There is a long-awaited autobiography out in early October when he will give his version of events that led to his enforced England retirement. A chat show love-in with his most vociferous supporter, Piers Morgan, is already on the cards, just as Parkinson interviewed Boycott sympathetically a generation ago.
The autobiography is expected to be outspoken. So it should be. After the character assassination he has endured, he is entitled to some recriminations. The ECB is no doubt planning a damage-limitation exercise. It would be good to think that it can bring closure. But once again the next phase of his life is not about to endear him to those in charge of the England game.
To survive as an outsider, he needs to provide incontrovertible proof of his cricketing worth. But in Birmingham, on what is expected to be a fresh, lightly breezy day, he will fear that he will feel further hints of autumn.
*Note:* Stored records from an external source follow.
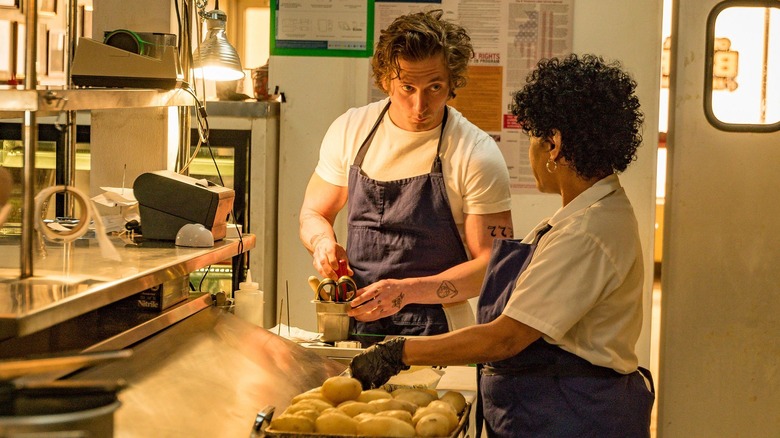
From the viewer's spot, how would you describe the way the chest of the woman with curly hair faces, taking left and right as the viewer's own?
facing to the left of the viewer

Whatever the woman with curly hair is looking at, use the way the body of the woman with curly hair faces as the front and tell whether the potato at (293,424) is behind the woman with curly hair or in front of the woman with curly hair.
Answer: in front

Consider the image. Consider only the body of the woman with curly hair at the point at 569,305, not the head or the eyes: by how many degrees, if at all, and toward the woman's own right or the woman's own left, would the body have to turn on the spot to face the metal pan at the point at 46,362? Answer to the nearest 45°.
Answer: approximately 45° to the woman's own left

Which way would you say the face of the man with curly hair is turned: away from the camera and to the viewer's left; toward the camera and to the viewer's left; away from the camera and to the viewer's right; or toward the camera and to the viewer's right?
toward the camera and to the viewer's right

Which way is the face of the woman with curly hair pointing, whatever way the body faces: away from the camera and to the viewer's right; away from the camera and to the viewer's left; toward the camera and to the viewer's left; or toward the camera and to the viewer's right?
away from the camera and to the viewer's left

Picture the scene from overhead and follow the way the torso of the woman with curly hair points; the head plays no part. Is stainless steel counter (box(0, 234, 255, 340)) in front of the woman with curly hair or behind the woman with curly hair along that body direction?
in front

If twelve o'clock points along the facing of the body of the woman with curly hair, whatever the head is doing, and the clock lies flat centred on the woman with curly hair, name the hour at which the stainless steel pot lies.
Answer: The stainless steel pot is roughly at 10 o'clock from the woman with curly hair.
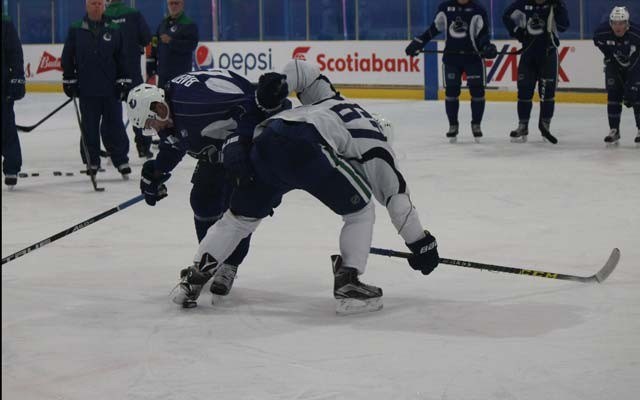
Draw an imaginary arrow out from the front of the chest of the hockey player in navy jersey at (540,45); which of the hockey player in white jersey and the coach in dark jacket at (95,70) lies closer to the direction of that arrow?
the hockey player in white jersey

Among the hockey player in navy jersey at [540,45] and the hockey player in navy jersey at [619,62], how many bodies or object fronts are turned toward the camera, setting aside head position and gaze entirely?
2

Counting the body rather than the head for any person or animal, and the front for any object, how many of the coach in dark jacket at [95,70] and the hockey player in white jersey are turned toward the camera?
1

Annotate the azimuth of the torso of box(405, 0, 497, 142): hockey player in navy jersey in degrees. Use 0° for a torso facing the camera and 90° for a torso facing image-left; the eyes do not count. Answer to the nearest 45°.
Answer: approximately 0°

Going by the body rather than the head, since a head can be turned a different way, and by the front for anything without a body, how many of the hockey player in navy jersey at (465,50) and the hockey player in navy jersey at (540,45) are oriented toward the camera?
2

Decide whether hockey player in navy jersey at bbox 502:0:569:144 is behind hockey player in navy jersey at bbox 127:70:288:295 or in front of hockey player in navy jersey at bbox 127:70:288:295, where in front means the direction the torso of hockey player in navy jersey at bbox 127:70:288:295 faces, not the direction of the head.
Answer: behind
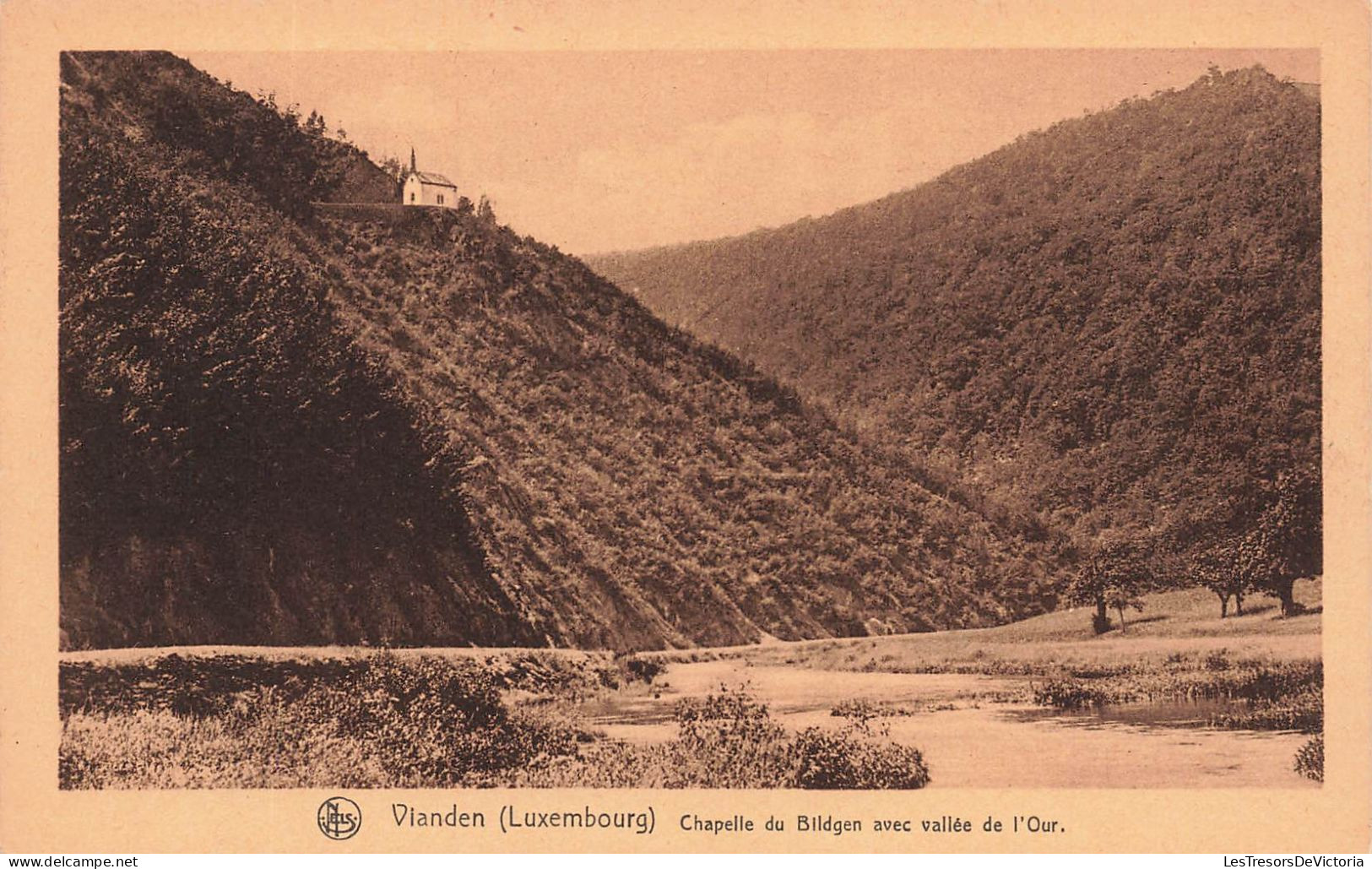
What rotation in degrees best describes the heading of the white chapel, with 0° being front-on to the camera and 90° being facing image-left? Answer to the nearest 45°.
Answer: approximately 45°
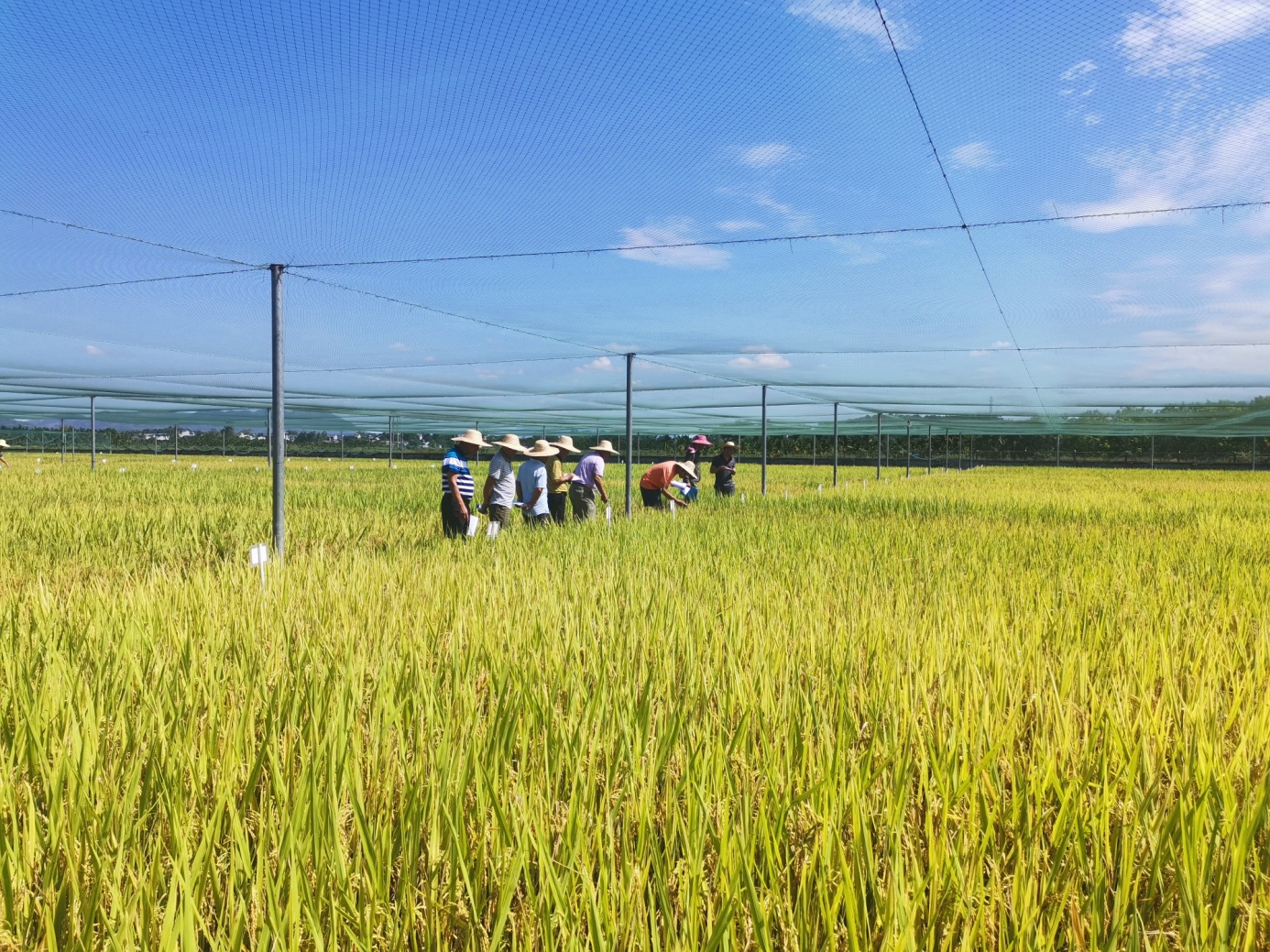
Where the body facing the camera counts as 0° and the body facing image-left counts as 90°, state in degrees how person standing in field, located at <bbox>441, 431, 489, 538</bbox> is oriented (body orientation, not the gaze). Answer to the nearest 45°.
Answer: approximately 270°

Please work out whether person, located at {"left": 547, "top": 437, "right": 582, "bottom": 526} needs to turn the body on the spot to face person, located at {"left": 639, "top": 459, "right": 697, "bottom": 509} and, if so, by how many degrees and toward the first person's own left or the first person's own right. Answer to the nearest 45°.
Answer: approximately 45° to the first person's own left

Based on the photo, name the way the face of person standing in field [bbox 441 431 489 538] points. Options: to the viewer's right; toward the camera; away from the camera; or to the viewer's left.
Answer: to the viewer's right

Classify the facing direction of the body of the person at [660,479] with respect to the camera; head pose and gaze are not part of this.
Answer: to the viewer's right

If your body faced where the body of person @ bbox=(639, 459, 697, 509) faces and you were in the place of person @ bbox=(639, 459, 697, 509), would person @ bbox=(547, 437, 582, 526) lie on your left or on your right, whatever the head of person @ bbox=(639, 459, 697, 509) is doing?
on your right
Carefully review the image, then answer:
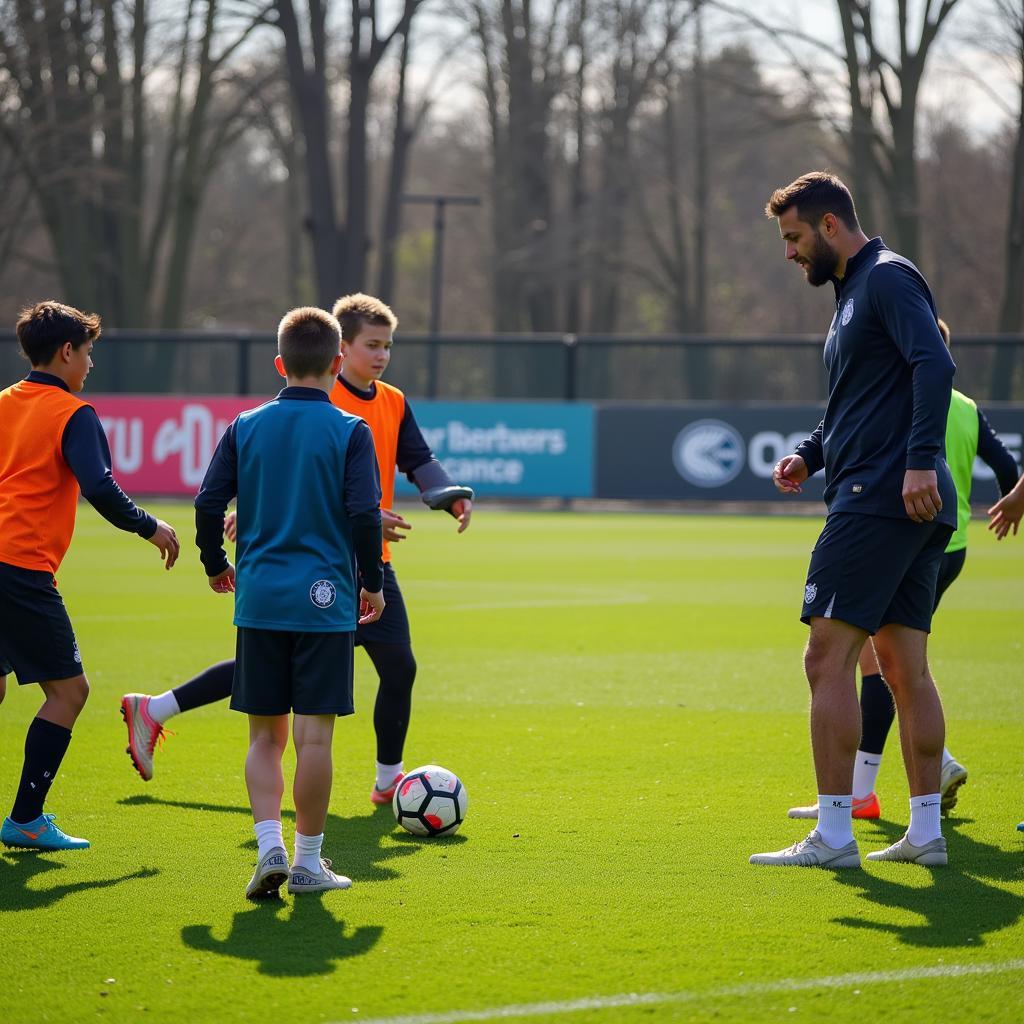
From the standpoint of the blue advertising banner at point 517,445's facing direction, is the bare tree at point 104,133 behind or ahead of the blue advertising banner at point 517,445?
behind

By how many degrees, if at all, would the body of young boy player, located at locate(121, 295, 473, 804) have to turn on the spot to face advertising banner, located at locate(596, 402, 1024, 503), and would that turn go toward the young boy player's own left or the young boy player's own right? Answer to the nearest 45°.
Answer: approximately 135° to the young boy player's own left

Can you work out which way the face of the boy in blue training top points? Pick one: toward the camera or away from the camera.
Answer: away from the camera

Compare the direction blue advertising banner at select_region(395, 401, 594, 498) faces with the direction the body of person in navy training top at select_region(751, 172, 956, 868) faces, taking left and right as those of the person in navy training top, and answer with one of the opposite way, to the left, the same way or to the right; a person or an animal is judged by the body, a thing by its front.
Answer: to the left

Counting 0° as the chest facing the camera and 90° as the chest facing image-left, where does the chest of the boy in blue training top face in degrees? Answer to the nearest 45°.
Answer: approximately 180°

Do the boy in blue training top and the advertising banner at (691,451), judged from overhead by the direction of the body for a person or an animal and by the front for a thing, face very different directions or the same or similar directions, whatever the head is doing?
very different directions

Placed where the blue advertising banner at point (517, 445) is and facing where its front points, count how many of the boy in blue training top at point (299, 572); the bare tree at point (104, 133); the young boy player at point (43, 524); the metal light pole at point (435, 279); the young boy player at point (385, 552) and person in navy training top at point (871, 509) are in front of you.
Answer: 4

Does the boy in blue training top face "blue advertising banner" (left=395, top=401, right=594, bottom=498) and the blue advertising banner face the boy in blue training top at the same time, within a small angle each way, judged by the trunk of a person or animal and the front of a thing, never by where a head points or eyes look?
yes

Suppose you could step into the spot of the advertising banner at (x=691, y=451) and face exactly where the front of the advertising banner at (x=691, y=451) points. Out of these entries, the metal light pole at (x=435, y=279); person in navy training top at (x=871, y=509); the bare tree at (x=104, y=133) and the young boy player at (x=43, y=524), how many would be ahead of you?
2

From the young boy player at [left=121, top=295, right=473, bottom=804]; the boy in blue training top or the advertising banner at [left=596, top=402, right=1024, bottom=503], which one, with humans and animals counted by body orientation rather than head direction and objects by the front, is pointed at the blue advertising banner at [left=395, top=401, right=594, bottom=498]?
the boy in blue training top

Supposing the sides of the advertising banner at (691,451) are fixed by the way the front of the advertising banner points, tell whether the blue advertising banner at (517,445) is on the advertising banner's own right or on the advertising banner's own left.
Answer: on the advertising banner's own right

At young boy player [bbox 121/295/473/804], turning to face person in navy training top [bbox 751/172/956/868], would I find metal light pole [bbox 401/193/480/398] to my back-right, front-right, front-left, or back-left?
back-left

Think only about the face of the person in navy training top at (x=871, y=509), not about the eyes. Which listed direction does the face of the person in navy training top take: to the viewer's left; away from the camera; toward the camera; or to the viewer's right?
to the viewer's left

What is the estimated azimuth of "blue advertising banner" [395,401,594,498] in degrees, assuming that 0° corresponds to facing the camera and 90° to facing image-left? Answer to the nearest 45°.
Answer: approximately 0°

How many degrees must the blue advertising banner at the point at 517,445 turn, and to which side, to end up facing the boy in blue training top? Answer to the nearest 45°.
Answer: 0° — it already faces them
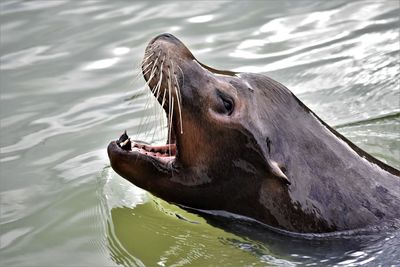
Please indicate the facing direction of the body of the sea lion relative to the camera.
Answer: to the viewer's left
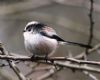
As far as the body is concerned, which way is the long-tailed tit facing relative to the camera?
to the viewer's left
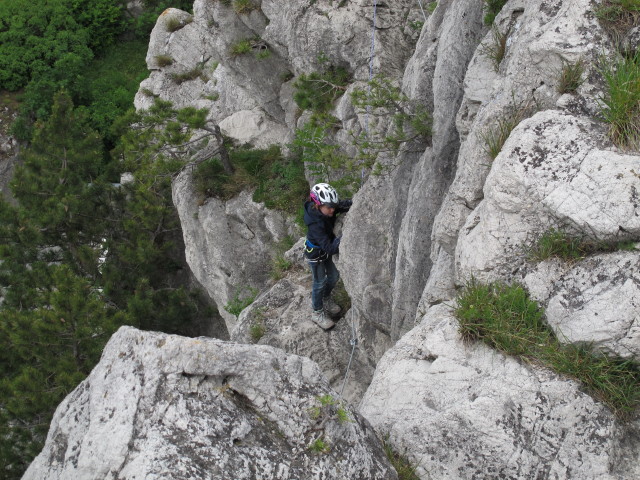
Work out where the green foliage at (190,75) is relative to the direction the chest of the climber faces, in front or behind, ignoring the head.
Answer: behind

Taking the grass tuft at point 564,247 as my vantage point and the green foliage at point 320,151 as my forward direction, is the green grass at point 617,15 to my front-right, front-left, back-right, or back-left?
front-right

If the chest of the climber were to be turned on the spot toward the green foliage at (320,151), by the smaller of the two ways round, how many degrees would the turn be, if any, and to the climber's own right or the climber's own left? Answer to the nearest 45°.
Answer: approximately 135° to the climber's own left

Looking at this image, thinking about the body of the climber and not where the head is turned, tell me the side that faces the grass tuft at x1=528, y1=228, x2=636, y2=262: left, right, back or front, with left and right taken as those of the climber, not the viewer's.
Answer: front

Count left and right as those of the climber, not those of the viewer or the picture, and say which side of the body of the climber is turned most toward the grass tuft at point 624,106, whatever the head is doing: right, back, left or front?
front

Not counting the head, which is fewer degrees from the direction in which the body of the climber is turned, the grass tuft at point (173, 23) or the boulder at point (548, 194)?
the boulder

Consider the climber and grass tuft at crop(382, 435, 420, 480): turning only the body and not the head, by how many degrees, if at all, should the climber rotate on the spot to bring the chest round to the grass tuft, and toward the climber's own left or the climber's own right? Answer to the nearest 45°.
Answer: approximately 45° to the climber's own right

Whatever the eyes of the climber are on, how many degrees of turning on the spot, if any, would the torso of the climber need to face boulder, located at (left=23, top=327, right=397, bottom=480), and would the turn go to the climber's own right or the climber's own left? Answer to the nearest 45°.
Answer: approximately 45° to the climber's own right

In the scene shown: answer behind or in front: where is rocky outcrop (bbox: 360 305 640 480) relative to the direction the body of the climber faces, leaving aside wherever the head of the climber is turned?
in front

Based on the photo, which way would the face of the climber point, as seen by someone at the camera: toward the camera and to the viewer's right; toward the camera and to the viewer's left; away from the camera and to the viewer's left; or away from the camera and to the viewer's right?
toward the camera and to the viewer's right

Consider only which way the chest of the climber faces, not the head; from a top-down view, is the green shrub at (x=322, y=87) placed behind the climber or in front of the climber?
behind

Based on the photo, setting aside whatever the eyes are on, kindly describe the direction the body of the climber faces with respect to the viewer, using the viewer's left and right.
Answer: facing the viewer and to the right of the viewer
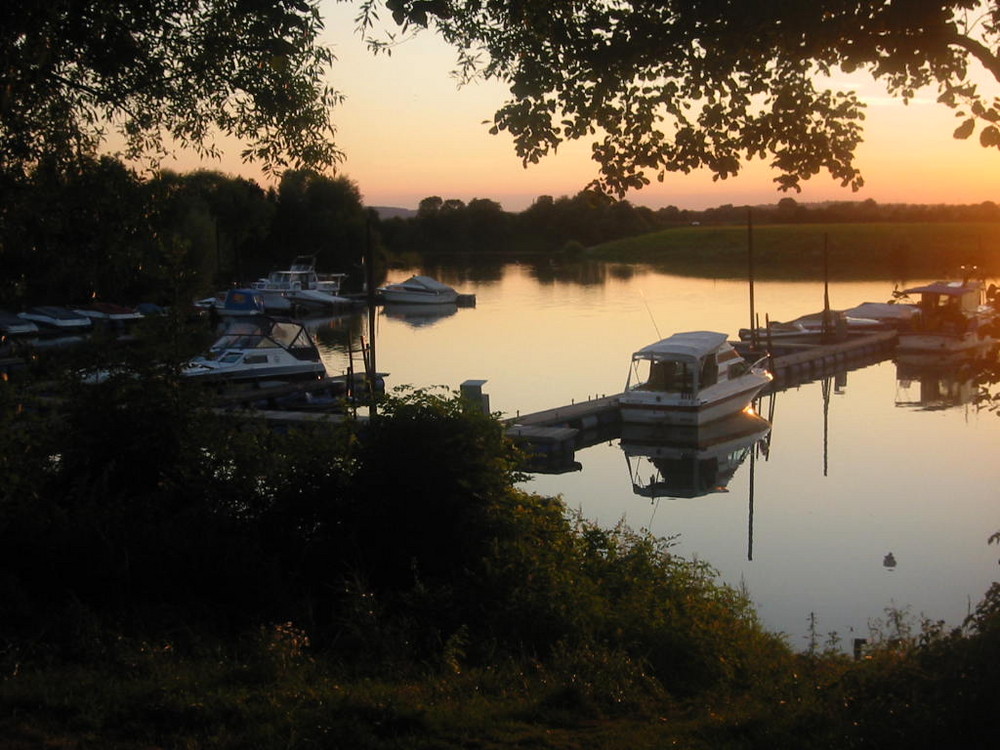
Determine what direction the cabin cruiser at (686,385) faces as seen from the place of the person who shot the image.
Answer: facing away from the viewer and to the right of the viewer

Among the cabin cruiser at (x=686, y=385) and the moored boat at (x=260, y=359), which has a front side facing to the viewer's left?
the moored boat

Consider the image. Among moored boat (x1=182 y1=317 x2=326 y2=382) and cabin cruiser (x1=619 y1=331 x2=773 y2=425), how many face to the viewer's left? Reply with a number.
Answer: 1

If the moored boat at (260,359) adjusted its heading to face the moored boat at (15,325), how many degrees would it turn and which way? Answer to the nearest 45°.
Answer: approximately 45° to its right

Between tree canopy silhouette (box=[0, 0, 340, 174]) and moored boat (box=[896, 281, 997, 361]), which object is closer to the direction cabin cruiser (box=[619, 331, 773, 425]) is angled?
the moored boat

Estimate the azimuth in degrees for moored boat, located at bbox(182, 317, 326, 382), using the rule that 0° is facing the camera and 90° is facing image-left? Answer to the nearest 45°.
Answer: approximately 90°

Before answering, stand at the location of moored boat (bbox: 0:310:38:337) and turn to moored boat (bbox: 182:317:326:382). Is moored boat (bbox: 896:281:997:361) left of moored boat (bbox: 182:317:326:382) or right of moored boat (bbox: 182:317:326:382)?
left

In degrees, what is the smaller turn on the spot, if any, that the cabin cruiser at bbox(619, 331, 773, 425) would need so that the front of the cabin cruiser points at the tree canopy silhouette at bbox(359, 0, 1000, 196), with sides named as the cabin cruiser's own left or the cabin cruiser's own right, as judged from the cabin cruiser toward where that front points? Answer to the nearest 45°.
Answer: approximately 135° to the cabin cruiser's own right
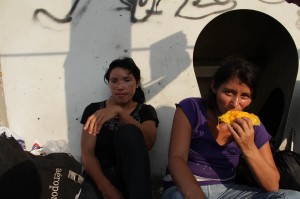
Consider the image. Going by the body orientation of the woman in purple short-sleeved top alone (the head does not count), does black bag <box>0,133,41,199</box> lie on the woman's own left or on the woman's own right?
on the woman's own right

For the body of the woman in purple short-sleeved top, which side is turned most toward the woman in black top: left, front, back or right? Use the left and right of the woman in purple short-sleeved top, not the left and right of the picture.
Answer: right

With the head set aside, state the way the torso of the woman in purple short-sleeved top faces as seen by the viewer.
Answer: toward the camera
He has made only one fifty since England's managing director, Paul Downton, decided after the Sydney Test in January that he had never seen a cricketer so disengaged; that rebellion once again was in the air. Even that fifty, for Delhi Daredevils in the IPL, was hardly cause for celebration: his average of 29 was a considerable decline on his previous IPL return of 42. Delhi, under his captaincy, finished bottom.
Little in the NatWest Blast has altered the perception that England's rejection has knocked his career out of kilter. He sings to the game and it no longer sings back. Crowds flocked to The Oval to watch him in the Blast, but they were wowed instead by Jason Roy, the young pretender, as Pietersen averaged 23 and did not pass 39.
He has looked upon Roy with pride, championing him as an England T20 star of the future, delighting in the association. He has doubtless been an influence in bringing his talent to the fore. If Roy turns out to be the star on Saturday, the least KP will want is to be leaping into the picture. He would have a right to be there.
Then there was that strange liaison with St Lucia Zouks in the CPL. Only Pietersen could imagine that he could somehow flit between England and the Caribbean to play in two T20 tournaments simultaneously. Lured by the money, flattered by the recognition, he imagined himself as a jet-set cricketer. But Zouks were already out of the tournament by the time he got there.
If Pietersen pulls it off at Edgbaston, expect protestations of love for Surrey and contented fulfilling of his offer to play in their last two Championship matches. If he fails, his promise may seem more of a chore. It's still not easy being Kevin Pietersen.